Slide 9 — Feedback that stops recurring
The gate earns its cost by making itself less necessary. Every finding made twice is a candidate for promotion — the only question is where it goes. If it is checkable and applies everywhere, it becomes an automated check. If it is judged but stable — compact data surfaces, no decorative gradients — it becomes a line in DESIGN.md that reviewers can cite and agents will load. If it is procedural, it becomes a skill. If it only applies to certain file types, it becomes a path-scoped rule. And if it is still contested, it is not a rule yet — that one goes to the maintainer as a system decision. A review gate that never changes the rules is just a queue.
Slide 10 — Worked example: rejected, revised, accepted
Let's trace one component through the gate. An agent proposes a metric card for a dashboard team — branch, evidence packet, the lot. The automated checks catch two hardcoded hex values and a missing focus state; the agent fixes both and re-runs, no human involved. Taste review finds three things: density above the existing table pattern, a trend prop nothing justified, and an empty state that sounded like a template. Those go back as findings, the agent revises against exactly those three, and the maintainer accepts with a narrowed scope — trend display deferred, reasoning recorded. Then the loop closes: the density rule goes into DESIGN.md, the voice guidance into the review skill. Total human attention: one review and one decision.
Slide 11 — What the gate cannot decide
One caution before the exercise. Encode everything you can — and then be precise about what stays a human call. The gate cannot decide whether the system should grow into a new area at all; that is strategy. It cannot shift the system's taste; changing what counts as good is a decision you make deliberately, not something that accumulates out of individual reviews. It cannot settle naming or brand disputes, only document them. It cannot decide deprecations or breaking changes, because those spend other teams' time. And it cannot make a declined proposal feel fair — recorded reasoning and an offered alternative do that. Rules raise the floor. The ceiling stays yours.
Slide 12 — Exercise: write your review gate
Time to build yours. One page, for your own system. List your mechanical checks — and be honest about which ones are actually a script and which are a vigilant person. Define the evidence packet: the widths, the states, the token and prop listing, the overlap statement. Name the taste dimensions a reviewer judges, and the lines of DESIGN.md each one rests on — if a line is missing, that is homework. Name the decision-maker and their four outcomes. Then take the last three findings your team has repeated and decide where each one gets promoted. Keep the page. Module 4 will use it as the standard your audit measures the codebase against.
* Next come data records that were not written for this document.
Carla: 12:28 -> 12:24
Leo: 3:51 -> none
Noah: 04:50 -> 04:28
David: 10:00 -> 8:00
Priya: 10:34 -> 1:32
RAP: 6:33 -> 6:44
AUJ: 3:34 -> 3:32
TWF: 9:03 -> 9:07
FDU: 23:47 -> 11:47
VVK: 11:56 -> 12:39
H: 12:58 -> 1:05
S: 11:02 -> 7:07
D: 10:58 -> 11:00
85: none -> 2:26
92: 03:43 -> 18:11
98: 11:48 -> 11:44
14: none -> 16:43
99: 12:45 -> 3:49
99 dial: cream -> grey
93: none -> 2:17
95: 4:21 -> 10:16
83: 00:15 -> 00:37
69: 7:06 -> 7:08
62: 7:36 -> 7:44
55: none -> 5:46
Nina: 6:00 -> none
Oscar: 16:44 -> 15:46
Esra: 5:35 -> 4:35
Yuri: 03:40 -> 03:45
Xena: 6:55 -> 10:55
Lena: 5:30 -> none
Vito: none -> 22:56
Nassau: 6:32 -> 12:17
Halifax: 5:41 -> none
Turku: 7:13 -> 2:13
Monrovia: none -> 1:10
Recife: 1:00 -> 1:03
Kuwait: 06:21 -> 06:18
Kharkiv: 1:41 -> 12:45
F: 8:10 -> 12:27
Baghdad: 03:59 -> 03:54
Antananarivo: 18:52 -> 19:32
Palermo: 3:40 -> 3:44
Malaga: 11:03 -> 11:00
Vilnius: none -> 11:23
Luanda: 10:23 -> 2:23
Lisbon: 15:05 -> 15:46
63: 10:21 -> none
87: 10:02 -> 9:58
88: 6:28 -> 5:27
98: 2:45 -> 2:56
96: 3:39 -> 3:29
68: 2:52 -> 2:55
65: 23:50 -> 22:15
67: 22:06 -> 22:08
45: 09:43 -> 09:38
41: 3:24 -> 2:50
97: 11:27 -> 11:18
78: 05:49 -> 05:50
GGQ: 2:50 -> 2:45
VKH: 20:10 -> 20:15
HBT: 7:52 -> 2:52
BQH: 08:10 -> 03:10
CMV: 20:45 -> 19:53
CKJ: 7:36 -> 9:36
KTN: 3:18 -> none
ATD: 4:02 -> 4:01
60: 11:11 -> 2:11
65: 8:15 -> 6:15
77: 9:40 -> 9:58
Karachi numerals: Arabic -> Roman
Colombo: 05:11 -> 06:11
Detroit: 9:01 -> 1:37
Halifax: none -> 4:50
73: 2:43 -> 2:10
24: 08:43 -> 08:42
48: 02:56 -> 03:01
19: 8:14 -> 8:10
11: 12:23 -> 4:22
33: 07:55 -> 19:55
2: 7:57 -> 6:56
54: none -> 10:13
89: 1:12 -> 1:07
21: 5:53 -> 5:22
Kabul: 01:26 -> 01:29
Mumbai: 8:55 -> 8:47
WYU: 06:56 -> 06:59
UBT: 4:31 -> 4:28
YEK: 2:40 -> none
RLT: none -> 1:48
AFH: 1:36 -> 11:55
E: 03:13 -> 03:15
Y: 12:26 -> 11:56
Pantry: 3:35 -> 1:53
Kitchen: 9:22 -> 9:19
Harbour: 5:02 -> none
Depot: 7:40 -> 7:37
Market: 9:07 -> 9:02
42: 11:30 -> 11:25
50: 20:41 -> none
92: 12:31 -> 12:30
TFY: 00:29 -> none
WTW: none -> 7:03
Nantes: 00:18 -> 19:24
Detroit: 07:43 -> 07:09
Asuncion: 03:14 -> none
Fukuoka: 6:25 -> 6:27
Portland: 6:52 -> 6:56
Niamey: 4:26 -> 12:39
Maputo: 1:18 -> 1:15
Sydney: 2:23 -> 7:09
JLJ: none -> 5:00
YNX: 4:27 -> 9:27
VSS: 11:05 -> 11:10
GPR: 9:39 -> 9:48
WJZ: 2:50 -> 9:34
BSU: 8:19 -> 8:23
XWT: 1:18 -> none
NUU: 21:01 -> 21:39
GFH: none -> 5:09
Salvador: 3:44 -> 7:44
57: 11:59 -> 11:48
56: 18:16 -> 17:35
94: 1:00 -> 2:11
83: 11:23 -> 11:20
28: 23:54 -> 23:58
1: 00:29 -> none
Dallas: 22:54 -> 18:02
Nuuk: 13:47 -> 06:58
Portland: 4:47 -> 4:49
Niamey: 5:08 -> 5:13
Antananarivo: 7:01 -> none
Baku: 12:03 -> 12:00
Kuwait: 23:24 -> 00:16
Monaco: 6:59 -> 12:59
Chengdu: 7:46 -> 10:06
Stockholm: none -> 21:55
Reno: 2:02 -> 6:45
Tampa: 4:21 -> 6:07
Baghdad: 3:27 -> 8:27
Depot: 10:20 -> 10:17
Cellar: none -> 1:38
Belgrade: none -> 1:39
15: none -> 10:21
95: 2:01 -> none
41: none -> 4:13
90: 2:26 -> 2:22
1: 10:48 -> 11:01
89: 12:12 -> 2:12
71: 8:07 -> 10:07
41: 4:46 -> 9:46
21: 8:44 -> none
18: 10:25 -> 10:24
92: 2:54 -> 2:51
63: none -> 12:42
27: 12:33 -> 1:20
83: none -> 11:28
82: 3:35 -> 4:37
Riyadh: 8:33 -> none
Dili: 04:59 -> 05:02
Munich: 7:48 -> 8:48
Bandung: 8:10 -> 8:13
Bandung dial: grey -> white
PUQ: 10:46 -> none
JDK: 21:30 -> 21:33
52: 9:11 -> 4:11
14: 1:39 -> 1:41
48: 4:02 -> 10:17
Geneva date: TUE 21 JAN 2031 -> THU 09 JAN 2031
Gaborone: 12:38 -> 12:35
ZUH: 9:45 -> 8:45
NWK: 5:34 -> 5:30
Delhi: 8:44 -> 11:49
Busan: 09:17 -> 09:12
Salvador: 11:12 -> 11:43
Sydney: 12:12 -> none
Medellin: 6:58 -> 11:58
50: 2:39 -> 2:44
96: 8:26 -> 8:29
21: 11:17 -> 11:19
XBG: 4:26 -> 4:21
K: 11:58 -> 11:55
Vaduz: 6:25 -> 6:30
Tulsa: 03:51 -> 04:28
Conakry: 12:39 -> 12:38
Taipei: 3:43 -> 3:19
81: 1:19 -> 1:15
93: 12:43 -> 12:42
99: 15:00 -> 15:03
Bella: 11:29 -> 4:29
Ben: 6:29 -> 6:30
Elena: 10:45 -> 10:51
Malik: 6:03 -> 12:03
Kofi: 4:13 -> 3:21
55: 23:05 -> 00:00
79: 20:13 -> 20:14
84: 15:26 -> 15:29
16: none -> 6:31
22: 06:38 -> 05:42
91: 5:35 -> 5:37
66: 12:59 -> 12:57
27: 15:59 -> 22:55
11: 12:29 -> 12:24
Slide 13 — Summary, and the bridge to audits
Let's close. Taste is not mystical — it is density, hierarchy, restraint, voice, and the call about whether to build at all. Mechanical checks run on the agent's side, before review, so humans never spend attention on what a script can catch. Evidence is the entry requirement, the maintainer owns the decision and records the reasoning, and recurring findings get promoted into checks, DESIGN.md, skills, and rules — so the gate gets cheaper every round. In Module 4 we turn the same standard outward: instead of gating new work, we audit what is already in the codebase, and we attach evidence to every finding. Bring your review gate page with you. See you there.